Gen. David Petraeus on Sunday stressed the July 2011 Afghanistan withdrawal date is a target to spur progress and not necessarily a pullout event.
The commander of coalition forces in Afghanistan, who took the reins in the wake of Gen. Stanley McChrystal's resignation, admitted in a "Meet the Press" interview that being pulled from U.S. Central Command to oversee the operation required some thought.
But the general continually stressed that July 2011, a date much debated on Capitol Hill, didn't signal the end to U.S. efforts. "I didn't come out here to carry out a graceful exit," he said, adding that his goal is "achieving objectives."
When asked by host David Gregory, in Afghanistan to interview Petraeus, if the war is winnable, Petraeus said, "We're making progress."
The general said it would be "premature" to assess at this point what can be transitioned in July. "It's incumbent on us to show greater progress, to show sustained progress," he said.

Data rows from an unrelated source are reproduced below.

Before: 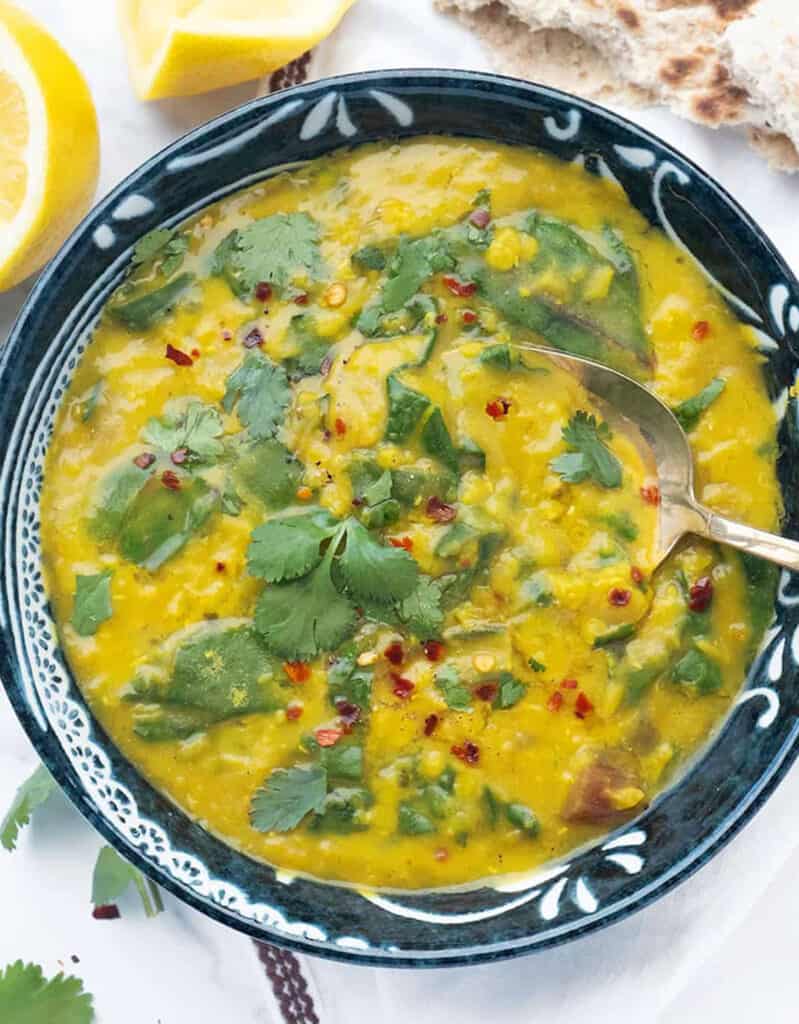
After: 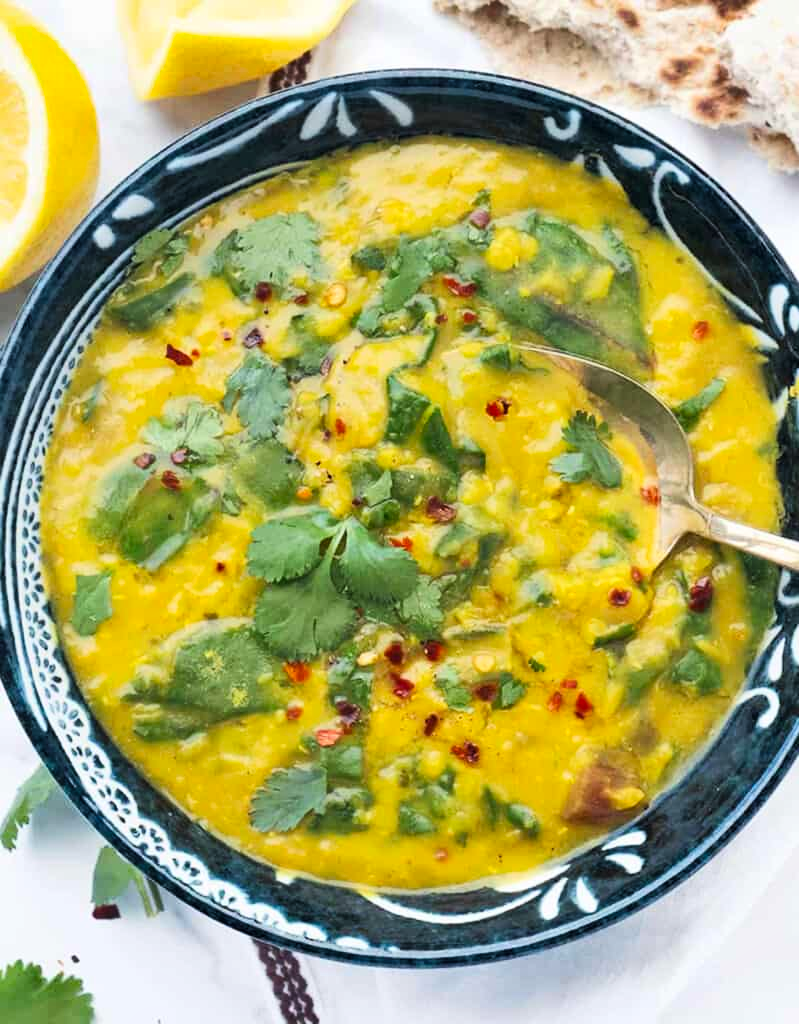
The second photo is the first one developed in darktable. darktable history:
exposure: compensate highlight preservation false
shadows and highlights: soften with gaussian
tone curve: curves: ch0 [(0, 0) (0.004, 0.001) (0.133, 0.112) (0.325, 0.362) (0.832, 0.893) (1, 1)], color space Lab, linked channels, preserve colors none
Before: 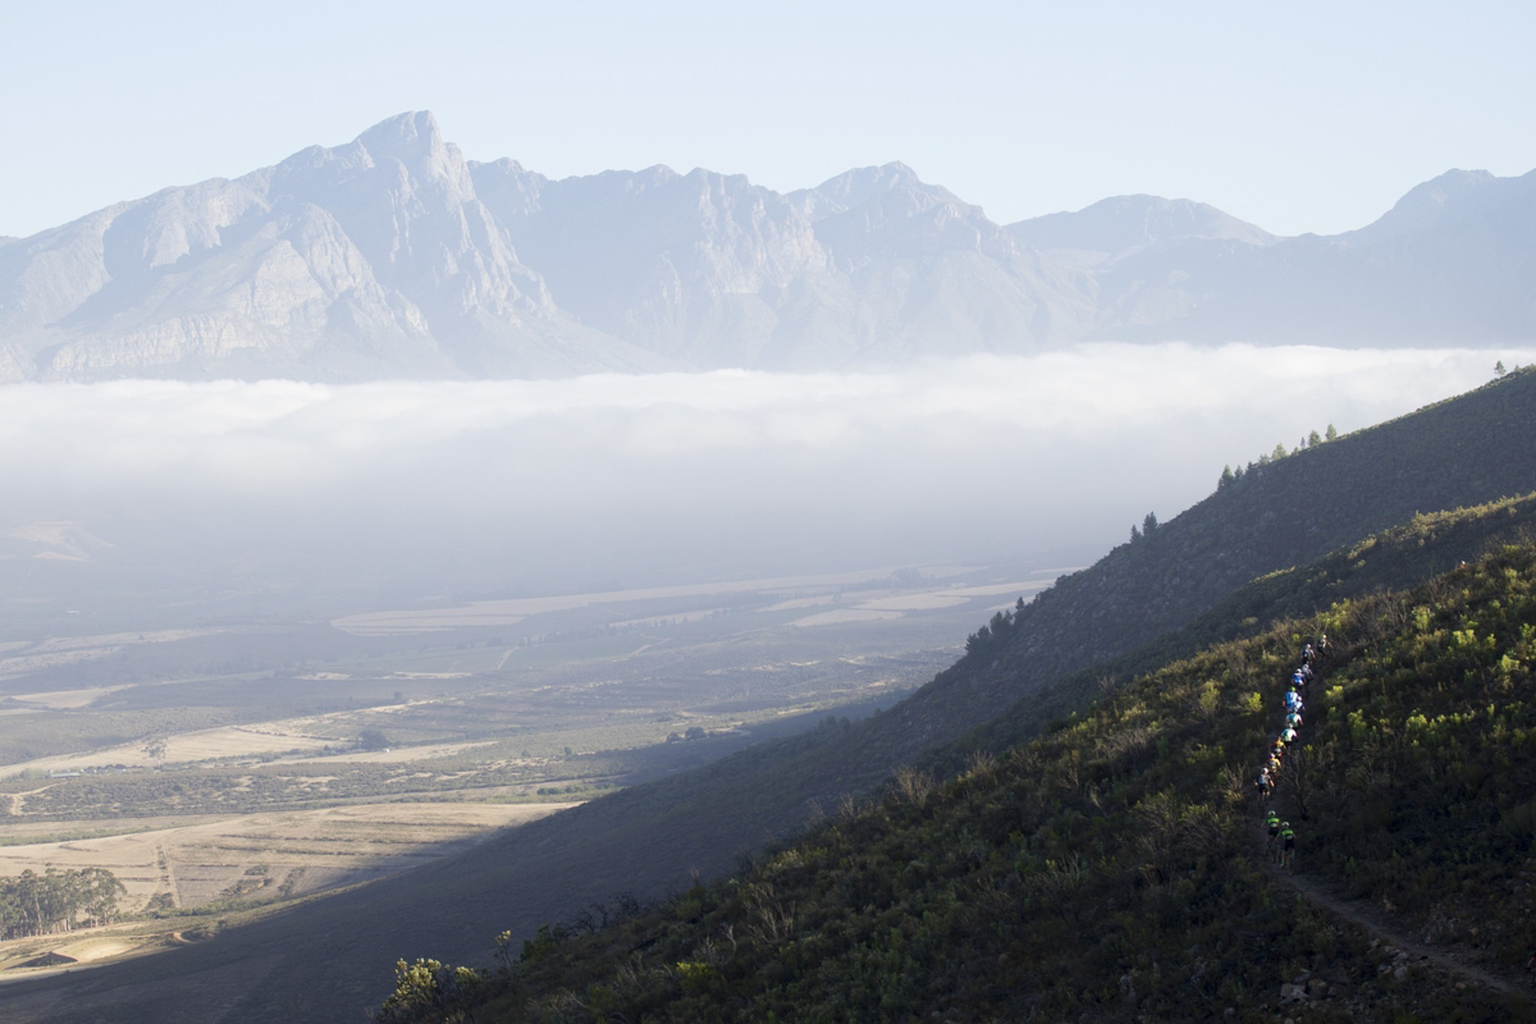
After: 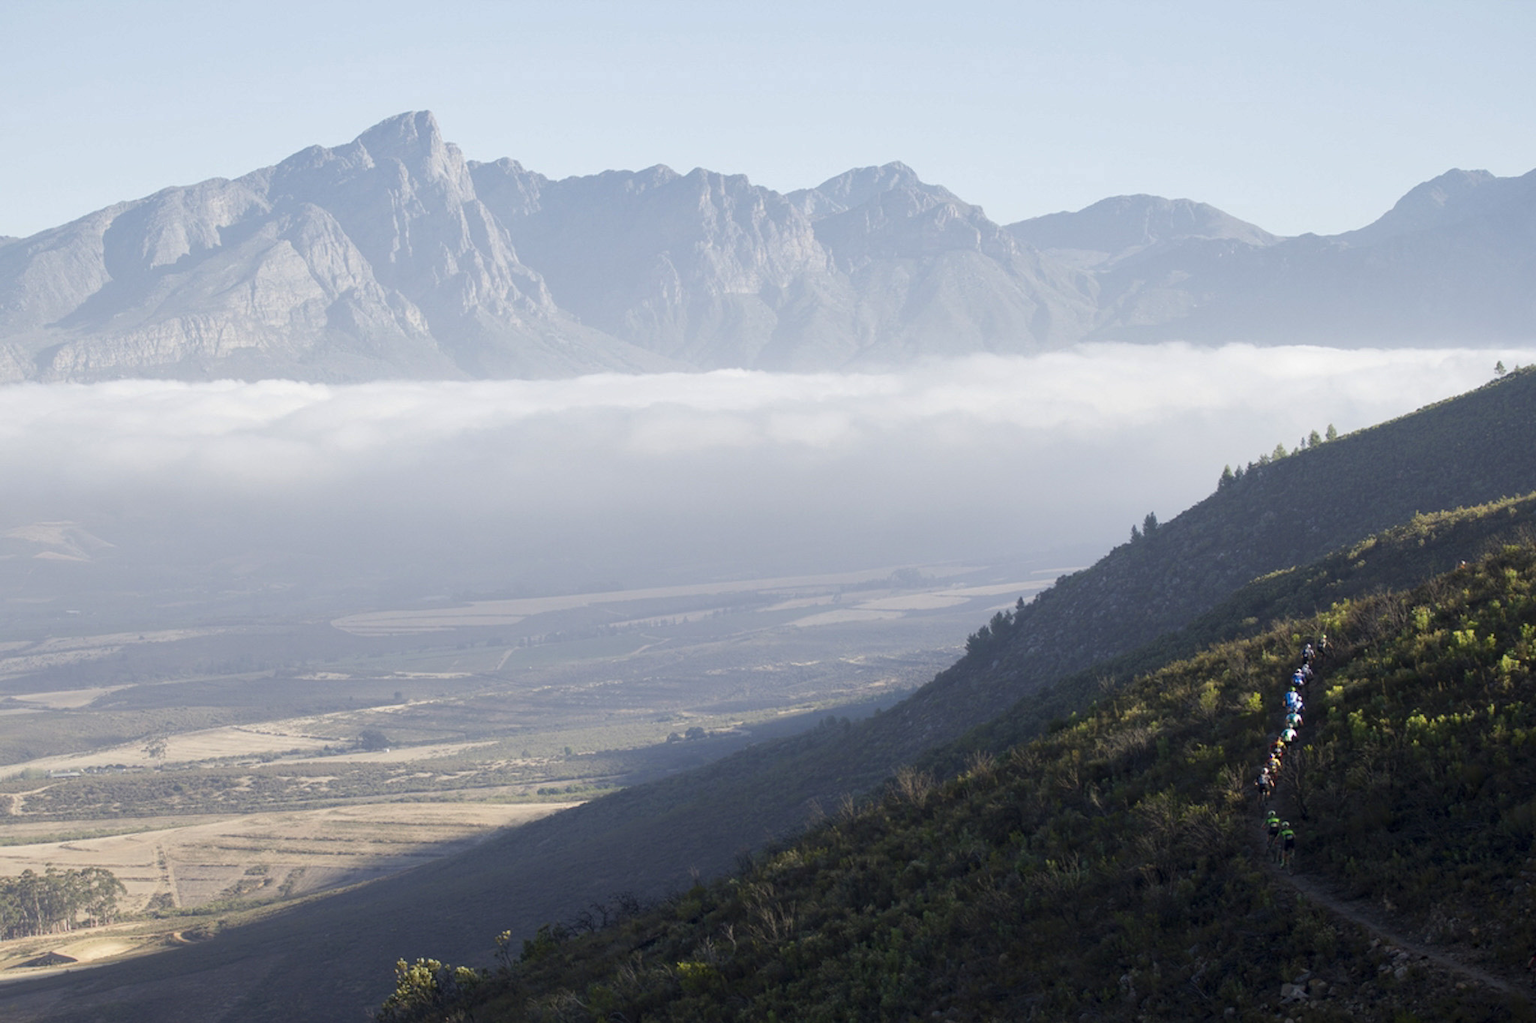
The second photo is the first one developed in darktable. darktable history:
shadows and highlights: shadows 5, soften with gaussian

Petraeus said he did not find the 2011 target date "stifling" and said both President Obama and Vice President Biden had made clear that a withdrawal would be "conditions-based."
"I'm not bowed over by the knowledge that July 2011 is out there," he said, adding that the transition deadline really denoted a "message of increased urgency" in the face of "understandable concern and in some cases frustration" over the length of the conflict.

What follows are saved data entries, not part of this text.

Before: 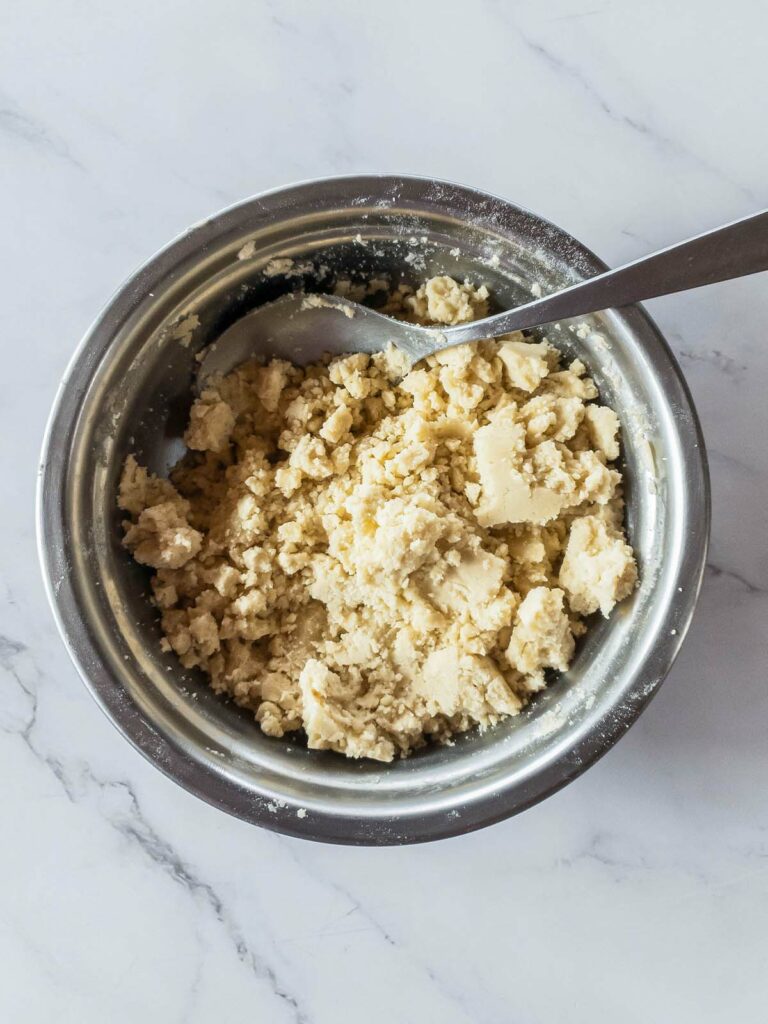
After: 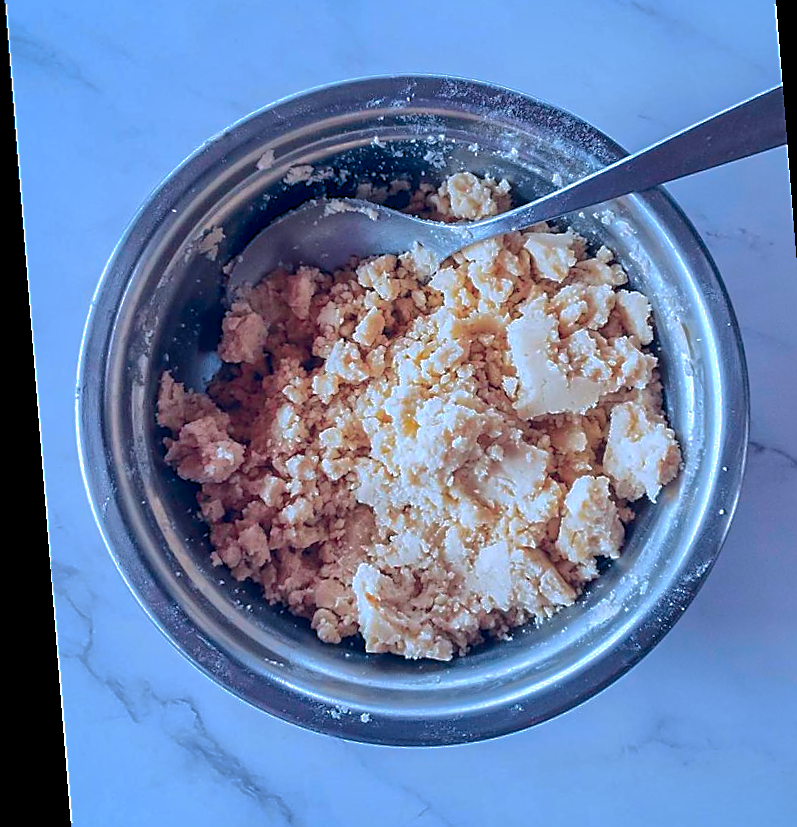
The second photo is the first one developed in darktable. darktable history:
rotate and perspective: rotation -4.2°, shear 0.006, automatic cropping off
sharpen: radius 1.4, amount 1.25, threshold 0.7
shadows and highlights: shadows -19.91, highlights -73.15
tone curve: curves: ch1 [(0, 0) (0.108, 0.197) (0.5, 0.5) (0.681, 0.885) (1, 1)]; ch2 [(0, 0) (0.28, 0.151) (1, 1)], color space Lab, independent channels
crop and rotate: angle 0.03°, top 11.643%, right 5.651%, bottom 11.189%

"One manifestation is we have this date," Petraeus said.
The general, who said he regularly meets with Afghan President Hamid Karzai and still views him as a "real partner" for the U.S. despite corruption concerns, stressed that success in Afghanistan might not look like a Western-style democracy but would need to integrate traditional governing structures.
"It's not about us winning hearts and minds, it's about the Afghan government winning hearts and minds," Petraeus said.
"This isn't to say that there's any kind of objective of turning Afghanistan into Switzerland in three to five years or less," he said. "Afghan good enough is good enough."
Failure, Petraeus said, would not only provide a platform for extremism to flourish in the region but would launch a bloody, "frightening" civil war in which regional neighbors would take sides.
An international commitment to Afghanistan would have to be "enduring to some degree," he said, though could be drawn down over time.
"The final chapter for Iraq is still to be written," he said.